EXERCISE PROMPT: Copy the listing from its first line up to and including the line that contains "picture [149, 821, 1091, 1361]", reproducing each line unchanged.

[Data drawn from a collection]
——

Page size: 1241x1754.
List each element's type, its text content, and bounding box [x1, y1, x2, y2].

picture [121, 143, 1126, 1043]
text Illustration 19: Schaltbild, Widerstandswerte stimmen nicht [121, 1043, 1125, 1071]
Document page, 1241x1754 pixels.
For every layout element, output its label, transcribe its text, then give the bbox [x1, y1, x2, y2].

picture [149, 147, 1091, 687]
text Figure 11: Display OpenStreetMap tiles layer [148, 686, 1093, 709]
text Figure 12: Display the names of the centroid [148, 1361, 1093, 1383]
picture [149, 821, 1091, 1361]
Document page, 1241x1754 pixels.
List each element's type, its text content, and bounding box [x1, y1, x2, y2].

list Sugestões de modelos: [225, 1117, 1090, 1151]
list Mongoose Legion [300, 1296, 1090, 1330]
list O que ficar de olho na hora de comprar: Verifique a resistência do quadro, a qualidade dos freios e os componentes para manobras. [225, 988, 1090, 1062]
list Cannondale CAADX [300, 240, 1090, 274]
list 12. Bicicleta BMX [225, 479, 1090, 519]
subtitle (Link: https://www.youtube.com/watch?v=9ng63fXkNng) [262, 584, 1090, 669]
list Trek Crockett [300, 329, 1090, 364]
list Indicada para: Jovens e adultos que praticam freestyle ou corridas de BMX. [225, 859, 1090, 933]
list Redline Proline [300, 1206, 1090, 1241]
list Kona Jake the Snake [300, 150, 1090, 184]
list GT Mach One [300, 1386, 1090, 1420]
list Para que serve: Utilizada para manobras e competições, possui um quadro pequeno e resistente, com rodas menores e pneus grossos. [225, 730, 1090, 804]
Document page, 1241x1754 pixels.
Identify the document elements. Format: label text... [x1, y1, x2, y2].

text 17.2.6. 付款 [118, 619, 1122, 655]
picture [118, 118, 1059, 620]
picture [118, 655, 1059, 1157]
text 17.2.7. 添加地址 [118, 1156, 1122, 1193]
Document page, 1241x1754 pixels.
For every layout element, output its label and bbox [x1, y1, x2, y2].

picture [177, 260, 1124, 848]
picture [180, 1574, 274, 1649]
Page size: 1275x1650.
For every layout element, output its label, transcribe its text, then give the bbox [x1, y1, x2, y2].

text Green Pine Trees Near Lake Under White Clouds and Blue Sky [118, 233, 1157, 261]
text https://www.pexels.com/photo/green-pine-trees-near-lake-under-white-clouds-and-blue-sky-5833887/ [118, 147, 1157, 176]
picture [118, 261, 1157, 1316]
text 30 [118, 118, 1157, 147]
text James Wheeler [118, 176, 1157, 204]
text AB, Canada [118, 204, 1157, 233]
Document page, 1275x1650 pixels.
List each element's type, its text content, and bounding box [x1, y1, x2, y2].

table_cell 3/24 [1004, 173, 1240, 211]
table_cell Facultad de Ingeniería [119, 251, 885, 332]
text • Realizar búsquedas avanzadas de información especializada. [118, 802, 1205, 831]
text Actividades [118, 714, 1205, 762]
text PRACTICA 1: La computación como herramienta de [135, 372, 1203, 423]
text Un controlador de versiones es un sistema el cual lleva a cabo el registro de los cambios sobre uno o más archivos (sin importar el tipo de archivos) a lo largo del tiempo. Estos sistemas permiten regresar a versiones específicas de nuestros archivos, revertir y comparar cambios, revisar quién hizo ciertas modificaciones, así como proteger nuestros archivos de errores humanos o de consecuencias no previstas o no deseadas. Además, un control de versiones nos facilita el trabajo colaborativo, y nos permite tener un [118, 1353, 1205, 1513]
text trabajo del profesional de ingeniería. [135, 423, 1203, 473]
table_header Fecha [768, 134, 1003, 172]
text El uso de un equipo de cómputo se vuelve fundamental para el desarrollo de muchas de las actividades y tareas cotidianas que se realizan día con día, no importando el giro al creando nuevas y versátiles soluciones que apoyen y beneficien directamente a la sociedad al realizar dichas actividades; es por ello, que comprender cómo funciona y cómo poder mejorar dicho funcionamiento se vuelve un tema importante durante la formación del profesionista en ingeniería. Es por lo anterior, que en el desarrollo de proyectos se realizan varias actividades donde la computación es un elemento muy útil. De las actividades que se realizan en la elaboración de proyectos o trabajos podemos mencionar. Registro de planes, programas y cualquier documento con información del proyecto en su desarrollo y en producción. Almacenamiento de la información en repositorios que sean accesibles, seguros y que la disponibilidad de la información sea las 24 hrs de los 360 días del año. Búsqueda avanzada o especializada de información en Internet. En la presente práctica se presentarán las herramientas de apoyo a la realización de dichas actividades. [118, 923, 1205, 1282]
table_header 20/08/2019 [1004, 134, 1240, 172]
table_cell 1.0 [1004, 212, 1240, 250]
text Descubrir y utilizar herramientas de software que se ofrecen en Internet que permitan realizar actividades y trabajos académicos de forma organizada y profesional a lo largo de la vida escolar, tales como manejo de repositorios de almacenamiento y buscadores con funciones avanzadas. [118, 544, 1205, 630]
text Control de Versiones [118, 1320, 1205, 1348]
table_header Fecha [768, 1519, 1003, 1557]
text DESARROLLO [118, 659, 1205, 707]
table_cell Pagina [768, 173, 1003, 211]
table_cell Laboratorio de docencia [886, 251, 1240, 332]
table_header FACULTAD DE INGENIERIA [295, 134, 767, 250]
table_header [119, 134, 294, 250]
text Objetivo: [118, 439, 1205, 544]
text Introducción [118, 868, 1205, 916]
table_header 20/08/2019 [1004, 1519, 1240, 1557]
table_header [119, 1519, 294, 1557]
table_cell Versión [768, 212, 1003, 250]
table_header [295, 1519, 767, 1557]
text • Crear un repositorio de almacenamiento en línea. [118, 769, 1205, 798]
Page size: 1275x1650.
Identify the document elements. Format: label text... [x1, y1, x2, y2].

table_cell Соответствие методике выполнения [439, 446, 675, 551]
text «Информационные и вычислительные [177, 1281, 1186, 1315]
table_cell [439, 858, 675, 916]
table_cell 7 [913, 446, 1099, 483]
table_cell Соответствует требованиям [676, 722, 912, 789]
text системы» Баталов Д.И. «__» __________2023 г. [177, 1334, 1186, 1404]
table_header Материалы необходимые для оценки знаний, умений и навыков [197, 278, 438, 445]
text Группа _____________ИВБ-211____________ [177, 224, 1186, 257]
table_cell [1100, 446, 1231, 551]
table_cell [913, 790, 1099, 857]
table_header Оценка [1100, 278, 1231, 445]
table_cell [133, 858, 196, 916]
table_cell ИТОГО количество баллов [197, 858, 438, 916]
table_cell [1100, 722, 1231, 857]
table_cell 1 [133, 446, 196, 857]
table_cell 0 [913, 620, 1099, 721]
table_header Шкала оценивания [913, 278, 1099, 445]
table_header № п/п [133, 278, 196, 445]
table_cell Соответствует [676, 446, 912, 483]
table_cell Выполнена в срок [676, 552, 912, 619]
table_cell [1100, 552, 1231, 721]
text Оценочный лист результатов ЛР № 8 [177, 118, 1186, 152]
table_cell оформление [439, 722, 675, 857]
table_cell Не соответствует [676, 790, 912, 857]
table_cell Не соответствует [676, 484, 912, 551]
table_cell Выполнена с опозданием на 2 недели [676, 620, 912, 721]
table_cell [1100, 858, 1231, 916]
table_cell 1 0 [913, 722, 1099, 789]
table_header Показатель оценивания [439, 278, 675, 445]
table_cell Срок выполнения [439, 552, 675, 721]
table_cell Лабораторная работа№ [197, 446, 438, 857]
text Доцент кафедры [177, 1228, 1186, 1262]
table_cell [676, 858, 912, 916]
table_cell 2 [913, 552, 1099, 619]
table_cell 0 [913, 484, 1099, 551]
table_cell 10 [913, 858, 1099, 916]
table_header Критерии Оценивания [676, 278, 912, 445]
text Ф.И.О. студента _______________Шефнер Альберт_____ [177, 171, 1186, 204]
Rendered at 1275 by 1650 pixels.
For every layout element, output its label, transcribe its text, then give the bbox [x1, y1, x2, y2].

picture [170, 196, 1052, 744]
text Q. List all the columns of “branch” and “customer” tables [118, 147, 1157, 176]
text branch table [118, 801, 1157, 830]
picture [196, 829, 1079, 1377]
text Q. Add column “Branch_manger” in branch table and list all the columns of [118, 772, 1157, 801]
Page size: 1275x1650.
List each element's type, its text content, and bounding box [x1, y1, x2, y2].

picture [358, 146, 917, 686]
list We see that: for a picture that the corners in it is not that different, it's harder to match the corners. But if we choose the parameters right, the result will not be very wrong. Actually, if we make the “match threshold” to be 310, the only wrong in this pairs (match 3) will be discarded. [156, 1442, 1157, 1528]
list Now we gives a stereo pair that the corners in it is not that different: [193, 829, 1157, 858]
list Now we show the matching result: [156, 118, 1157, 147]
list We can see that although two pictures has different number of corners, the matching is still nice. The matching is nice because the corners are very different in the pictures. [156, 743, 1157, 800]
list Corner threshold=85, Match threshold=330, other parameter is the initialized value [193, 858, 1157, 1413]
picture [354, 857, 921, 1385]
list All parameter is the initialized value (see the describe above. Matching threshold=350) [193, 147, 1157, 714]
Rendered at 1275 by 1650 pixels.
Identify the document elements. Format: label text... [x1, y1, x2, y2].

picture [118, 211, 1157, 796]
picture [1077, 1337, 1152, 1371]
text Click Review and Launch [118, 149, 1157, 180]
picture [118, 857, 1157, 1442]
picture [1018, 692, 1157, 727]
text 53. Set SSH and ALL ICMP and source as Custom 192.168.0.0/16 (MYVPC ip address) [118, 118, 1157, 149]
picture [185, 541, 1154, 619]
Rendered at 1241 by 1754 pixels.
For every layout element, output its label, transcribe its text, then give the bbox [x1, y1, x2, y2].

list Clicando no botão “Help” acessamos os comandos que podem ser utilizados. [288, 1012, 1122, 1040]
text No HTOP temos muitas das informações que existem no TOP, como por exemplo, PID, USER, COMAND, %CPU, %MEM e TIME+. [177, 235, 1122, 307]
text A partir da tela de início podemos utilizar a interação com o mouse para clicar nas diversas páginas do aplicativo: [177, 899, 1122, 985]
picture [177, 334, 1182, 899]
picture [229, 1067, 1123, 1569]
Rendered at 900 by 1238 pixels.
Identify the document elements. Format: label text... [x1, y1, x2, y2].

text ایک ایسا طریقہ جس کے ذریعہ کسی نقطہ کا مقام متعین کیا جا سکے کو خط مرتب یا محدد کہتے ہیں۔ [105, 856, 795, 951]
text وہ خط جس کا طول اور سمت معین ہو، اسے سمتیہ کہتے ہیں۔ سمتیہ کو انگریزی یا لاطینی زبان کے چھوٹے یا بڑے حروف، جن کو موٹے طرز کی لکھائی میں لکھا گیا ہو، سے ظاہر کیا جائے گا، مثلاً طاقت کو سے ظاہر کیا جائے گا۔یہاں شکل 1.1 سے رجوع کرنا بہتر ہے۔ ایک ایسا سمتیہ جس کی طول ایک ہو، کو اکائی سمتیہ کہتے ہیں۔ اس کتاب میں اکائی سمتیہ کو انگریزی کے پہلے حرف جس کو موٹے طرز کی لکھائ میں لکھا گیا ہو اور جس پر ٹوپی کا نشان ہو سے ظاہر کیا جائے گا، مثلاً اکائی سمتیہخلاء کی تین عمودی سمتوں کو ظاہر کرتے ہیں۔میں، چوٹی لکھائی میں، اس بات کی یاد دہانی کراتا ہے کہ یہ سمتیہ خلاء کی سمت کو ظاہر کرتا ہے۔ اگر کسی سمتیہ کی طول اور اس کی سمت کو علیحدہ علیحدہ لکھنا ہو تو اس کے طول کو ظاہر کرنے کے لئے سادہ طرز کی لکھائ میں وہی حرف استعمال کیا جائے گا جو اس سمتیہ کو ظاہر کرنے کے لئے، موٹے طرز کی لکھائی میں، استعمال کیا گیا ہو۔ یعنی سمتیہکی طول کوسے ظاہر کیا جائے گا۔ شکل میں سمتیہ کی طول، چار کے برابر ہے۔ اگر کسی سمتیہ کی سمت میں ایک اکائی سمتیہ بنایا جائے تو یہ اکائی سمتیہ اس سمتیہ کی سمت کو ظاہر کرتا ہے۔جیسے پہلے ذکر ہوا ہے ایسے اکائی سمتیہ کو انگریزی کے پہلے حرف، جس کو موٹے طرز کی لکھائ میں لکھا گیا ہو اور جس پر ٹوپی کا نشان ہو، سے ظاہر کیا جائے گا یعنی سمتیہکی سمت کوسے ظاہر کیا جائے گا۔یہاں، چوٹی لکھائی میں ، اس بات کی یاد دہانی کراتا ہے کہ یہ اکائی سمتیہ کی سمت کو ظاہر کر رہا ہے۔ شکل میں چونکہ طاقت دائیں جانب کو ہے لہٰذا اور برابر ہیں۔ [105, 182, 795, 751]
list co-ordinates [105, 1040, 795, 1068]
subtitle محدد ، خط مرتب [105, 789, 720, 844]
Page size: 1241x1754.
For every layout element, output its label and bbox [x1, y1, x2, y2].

——

WRITTEN SOLUTION:
Page size: 1241x1754.
List each element's type, its text content, and bounding box [x1, y1, x2, y2].

picture [121, 143, 1126, 1043]
text Illustration 19: Schaltbild, Widerstandswerte stimmen nicht [121, 1043, 1125, 1071]
Document page, 1241x1754 pixels.
For every layout element, output its label, transcribe its text, then give the bbox [x1, y1, x2, y2].

picture [149, 147, 1091, 687]
text Figure 11: Display OpenStreetMap tiles layer [148, 686, 1093, 709]
text Figure 12: Display the names of the centroid [148, 1361, 1093, 1383]
picture [149, 821, 1091, 1361]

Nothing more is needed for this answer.